No, there was no such thing. However, authorities did find three skeletons soaking in a malodorous bath of red sewage water.

"The sarcophagus has been opened, but we have not been hit by a curse," says Mostafa Waziri, secretary general of the Supreme Council of Antiquities in Egypt.

Not Alexander The Great

The discovery dashes hopes of finding the body of Alexander the Great. When archaeologists stumbled upon the sarcophagus in Alexandria in northern Egypt, armchair pundits have raised expectations that it could be the corpse of the celebrated Macedonian ruler.

An initial analysis of the sarcophagus dated it back to the Ptolemaic period, a time after Alexander had conquered the area before he died in 323 BC.

His body was never found. Historians say Alexander himself asked that his body had to be thrown into the Euphrates River, though rumors that he must be lying somewhere in an unopened grave are rife.

3 Skeletons And A Lot Of Sewage

Images shared by the Egyptian Ministry of Antiquities show the sarcophagus is filled with liquid sewage. It is unclear how it got there, but it must have seeped in at some point, authorities say.
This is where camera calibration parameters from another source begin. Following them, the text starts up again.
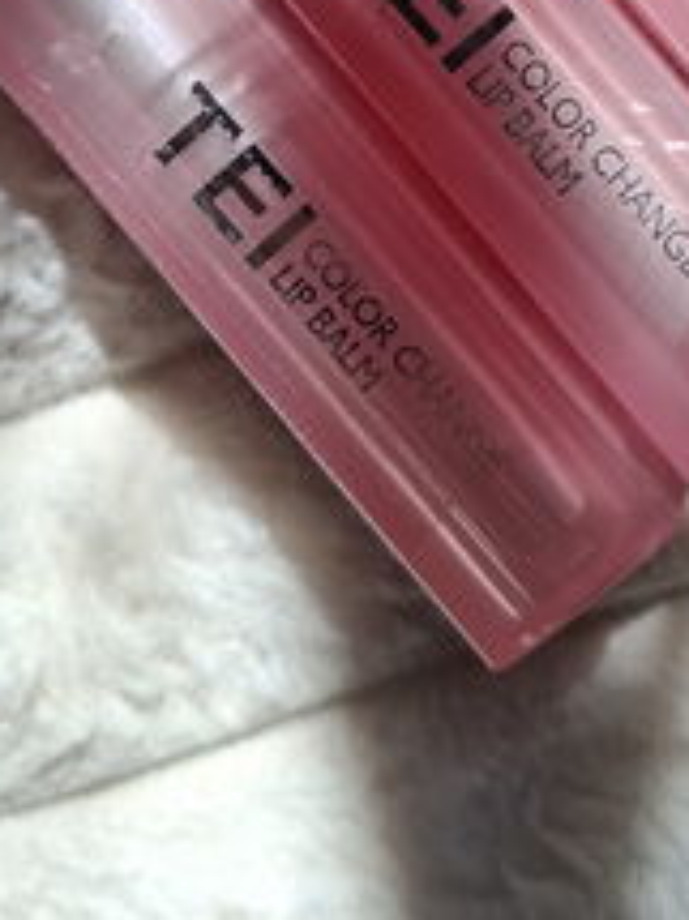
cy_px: 15
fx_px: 1514
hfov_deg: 25.4
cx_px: 501
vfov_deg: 31.4
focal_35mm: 57
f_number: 1.8
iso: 50
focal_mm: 5.54
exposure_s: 1/897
Archaeologists present at the opening had to leave the sarcophagus for an hour to allow the odor to dissipate. Upon closer inspection, they saw that one of the three skeletons had a fracture in the skull, most likely from being hit by an arrow.

According to Waziri, no special inscriptions, amulets, small statues, or metallic masks were found that could indicate that the skeletons belonged to members of the Ptolemaic elite.

The most possible explanation, for now, is that the skeletons belonged to soldiers who died in one of the many battles that took place after Alexander died.

Following his death, a line of pharaohs sprung from one of Alexander's generals, most of whom were involved in wars against the Roman Empire.

It is possible that the individuals found in the sarcophagus were soldiers who died in battle during one of the wars. However, it is still unclear why they were put together in one sarcophagus.

Giant Black Sarcophagus Discovered

Archaeologists found the sarcophagus in a construction site at the Sidi Gaber neighborhood in Alexandria. They also discovered an alabaster bust, which they speculated could represent the individual inside the sarcophagus.

Measuring 9 feet long, 5 feet wide, and 6 feet tall, the sarcophagus is the largest found in Alexandria. It was found with a thick layer of mortar between the lid and the body, suggesting that the sarcophagus has never been opened since it was sealed 2,000 years ago.

It is very rare for archaeologists to find an intact sarcophagus, even one that is not of this size since grave robbers and looters would have pillaged most of them over the centuries.